START Source information

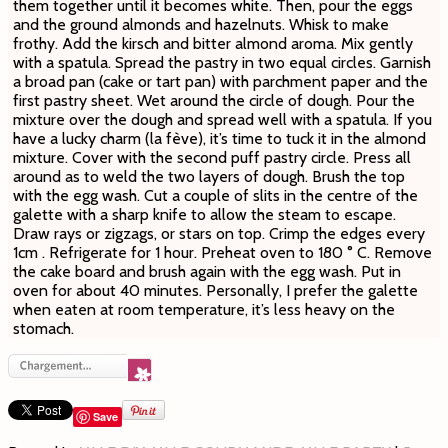
them together until it becomes white. Then, pour the eggs
and the ground almonds and hazelnuts. Whisk to make
frothy. Add the kirsch and bitter almond aroma. Mix gently
with a spatula. Spread the pastry in two equal circles. Garnish
a broad pan (cake or tart pan) with parchment paper and the
first pastry sheet. Wet around the circle of dough. Pour the
mixture over the dough and spread well with a spatula. If you
have a lucky charm (la fève), it’s time to tuck it in the almond
mixture. Cover with the second puff pastry circle. Press all
around as to weld the two layers of dough. Brush the top
with the egg wash. Cut a couple of slits in the centre of the
galette with a sharp knife to allow the steam to escape.
Draw rays or zigzags, or stars on top. Crimp the edges every
1cm . Refrigerate for 1 hour. Preheat oven to 180 ° C. Remove
the cake board and brush again with the egg wash. Put in
oven for about 40 minutes. Personally, I prefer the galette
when eaten at room temperature, it’s less heavy on the
stomach.
Save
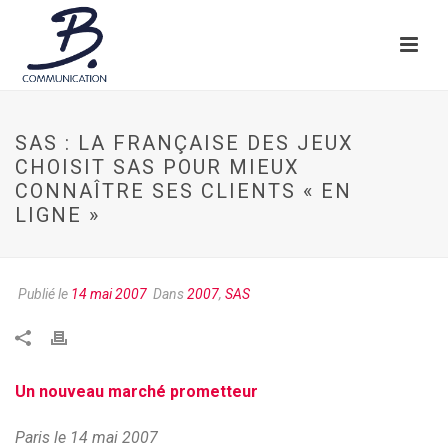
SAS : LA FRANÇAISE DES JEUX
CHOISIT SAS POUR MIEUX
CONNAÎTRE SES CLIENTS « EN
LIGNE »
Publié le
14 mai 2007
Dans
2007
,
SAS
Un nouveau marché prometteur
Paris le 14 mai 2007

END Source information

Task requirements. The expected answer is a copy of each line in the records that holds the word "around".

Solution to the exercise.
first pastry sheet. Wet around the circle of dough. Pour the
around as to weld the two layers of dough. Brush the top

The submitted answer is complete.